Scopo del compito
Secondo l'estratto della pagina, a quale pena il Giudice dell'udienza preliminare condannava l'imputato?

Il Giudice dell'udienza preliminare, concesse le attenuanti generiche equivalenti all'aggravante dei futili motivi, esclusa nella motivazione l'aggravante della crudeltà ed applicata la riduzione per il rito, condannava l'imputato alla pena di anni 16 di reclusione.
La Corte di assise di appello di Milano con sentenza del 21.3.2012 confermava la decisione del Giudice dell'udienza preliminare appellata dall'imputato.
Con ricorso sottoscritto congiuntamente, il difensore dell'imputato e l'imputato personalmente impugnano la decisione della Corte di assise di appello per i seguenti motivi: 1) nullità della sentenza ai sensi dell'art.522 cod.proc.pen. nella parte in cui ha ritenuto la sussistenza della circostanza aggravante dei futili motivi, considerato che il capo di imputazione contiene il riferimento agli articoli di legge che prevedono l'aggravante ma non ai dati fattuali che la costituiscono; le argomentazioni in proposito della Corte non sono condivisibili dal momento che nella imputazione non vi è alcun riferimento ad una "causale", ed il giudice di primo grado aveva individuato il movente nel dispiacere che era stato arrecato alla fidanzata dell'imputato alla vista del cane investito; 2) mancanza, contraddittorietà o manifesta illogicità della motivazione ed erronea applicazione degli artt. 575 e 584 cod. pen. nella parte in cui è stata ritenuta la sussistenza della volontà omicida in luogo del delitto preterintenzionale: la Corte di assise di appello ha rinnovato gli errori del Tribunale che aveva ritenuto la sussistenza del dolo eventuale, indicando circostanze inidonee a provare che l'imputato si fosse rappresentato l'evento morte 3) mancanza, contraddittorietà o manifesta illogicità della decisione nella parte in cui ha ritenuto la sussistenza dell'aggravante dei futili motivi, la quale non può essere applicata qualora risulti incerta la reale spinta a delinquere; il requisito della enorme sproporzione deve essere posto in relazione alla condotta del reato e non all'evento dello stesso.

Dati forniti
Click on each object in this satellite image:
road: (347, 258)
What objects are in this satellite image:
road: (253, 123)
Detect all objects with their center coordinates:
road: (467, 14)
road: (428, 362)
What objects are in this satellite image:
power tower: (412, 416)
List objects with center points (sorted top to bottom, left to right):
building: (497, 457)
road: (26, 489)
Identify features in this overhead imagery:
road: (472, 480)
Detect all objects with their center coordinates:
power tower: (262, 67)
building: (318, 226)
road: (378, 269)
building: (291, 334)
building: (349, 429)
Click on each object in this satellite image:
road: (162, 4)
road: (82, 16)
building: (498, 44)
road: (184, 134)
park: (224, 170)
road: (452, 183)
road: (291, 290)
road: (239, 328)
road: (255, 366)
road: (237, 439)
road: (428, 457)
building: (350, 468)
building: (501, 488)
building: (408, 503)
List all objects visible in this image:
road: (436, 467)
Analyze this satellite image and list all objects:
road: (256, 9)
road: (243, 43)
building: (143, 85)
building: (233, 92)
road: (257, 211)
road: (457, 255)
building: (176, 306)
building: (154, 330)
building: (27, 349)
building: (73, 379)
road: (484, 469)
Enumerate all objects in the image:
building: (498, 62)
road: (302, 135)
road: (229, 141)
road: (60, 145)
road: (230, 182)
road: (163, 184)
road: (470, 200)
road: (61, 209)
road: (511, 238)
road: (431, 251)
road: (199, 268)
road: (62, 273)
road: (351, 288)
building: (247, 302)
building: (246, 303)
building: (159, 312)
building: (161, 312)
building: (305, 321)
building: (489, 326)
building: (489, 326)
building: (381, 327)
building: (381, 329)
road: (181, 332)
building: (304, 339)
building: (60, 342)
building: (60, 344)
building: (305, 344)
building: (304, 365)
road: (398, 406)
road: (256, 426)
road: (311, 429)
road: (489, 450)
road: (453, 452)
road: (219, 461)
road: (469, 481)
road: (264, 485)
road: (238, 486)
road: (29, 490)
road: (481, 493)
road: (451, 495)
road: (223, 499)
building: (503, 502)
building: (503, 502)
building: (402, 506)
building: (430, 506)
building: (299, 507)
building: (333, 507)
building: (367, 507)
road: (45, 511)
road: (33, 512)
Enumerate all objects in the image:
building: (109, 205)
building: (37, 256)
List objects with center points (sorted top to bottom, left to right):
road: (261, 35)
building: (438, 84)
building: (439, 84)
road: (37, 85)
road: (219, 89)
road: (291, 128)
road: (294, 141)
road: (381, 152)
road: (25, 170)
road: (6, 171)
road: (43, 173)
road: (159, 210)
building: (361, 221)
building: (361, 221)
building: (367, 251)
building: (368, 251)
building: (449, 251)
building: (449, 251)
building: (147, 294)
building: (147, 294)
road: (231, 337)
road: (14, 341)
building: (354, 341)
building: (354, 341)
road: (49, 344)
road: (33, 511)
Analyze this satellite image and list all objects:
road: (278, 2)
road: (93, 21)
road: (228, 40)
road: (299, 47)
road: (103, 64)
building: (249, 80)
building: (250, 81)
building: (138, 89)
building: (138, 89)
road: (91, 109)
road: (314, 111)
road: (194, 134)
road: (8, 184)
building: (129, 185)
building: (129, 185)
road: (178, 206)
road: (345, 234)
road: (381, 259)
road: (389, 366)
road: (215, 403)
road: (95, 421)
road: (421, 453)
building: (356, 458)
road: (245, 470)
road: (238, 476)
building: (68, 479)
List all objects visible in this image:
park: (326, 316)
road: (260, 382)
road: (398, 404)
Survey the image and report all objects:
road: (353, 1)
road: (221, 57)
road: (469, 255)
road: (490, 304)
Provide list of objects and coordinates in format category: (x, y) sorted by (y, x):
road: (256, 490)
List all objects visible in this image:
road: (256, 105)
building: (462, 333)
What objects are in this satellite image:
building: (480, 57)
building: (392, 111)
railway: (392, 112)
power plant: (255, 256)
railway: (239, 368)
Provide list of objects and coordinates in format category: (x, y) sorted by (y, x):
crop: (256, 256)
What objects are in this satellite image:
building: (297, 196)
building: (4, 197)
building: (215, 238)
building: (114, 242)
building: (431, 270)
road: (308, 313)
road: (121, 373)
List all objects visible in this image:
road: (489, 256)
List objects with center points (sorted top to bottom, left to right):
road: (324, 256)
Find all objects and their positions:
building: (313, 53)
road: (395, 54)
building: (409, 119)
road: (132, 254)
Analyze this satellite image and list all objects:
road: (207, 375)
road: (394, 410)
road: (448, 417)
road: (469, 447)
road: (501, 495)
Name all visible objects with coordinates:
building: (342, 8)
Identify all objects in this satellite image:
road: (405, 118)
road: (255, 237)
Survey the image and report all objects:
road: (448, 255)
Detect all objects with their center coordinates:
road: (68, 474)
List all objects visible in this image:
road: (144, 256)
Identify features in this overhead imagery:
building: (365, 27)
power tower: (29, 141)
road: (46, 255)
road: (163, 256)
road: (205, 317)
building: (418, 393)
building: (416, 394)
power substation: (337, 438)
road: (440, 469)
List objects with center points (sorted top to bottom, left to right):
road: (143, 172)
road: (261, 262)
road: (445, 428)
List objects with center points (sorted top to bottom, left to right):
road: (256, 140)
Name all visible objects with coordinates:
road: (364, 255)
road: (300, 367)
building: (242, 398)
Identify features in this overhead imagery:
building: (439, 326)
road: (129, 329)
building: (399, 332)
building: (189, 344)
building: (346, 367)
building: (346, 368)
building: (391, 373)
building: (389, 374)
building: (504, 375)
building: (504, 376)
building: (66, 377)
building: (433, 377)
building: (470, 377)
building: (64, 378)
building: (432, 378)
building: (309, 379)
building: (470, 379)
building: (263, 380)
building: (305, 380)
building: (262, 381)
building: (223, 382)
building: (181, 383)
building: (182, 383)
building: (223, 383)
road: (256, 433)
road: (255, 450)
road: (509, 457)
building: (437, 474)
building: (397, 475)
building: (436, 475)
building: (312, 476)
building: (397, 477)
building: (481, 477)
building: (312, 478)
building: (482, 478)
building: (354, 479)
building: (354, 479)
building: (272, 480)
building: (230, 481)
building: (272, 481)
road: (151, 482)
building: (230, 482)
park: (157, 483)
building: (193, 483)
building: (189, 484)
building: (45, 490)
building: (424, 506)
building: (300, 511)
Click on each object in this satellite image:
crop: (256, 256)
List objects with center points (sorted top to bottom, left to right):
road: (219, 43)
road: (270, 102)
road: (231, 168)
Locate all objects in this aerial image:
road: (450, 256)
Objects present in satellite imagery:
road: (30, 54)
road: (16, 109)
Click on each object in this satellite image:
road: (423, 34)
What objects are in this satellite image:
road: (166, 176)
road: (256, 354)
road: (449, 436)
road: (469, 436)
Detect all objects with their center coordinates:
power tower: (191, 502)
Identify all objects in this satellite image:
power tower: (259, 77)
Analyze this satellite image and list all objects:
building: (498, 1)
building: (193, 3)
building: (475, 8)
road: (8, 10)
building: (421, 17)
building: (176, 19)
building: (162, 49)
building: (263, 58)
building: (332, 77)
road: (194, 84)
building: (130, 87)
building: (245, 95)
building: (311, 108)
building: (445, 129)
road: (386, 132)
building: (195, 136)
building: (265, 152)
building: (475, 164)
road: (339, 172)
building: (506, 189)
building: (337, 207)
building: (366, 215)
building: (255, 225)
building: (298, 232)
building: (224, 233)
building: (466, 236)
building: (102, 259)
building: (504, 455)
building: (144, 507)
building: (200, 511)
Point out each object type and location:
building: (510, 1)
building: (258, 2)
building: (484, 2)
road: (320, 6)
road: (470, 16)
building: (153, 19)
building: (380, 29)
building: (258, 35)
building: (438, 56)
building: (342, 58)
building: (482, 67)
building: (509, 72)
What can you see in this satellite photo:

Soluzione del compito
Alla pena di anni 16 di reclusione.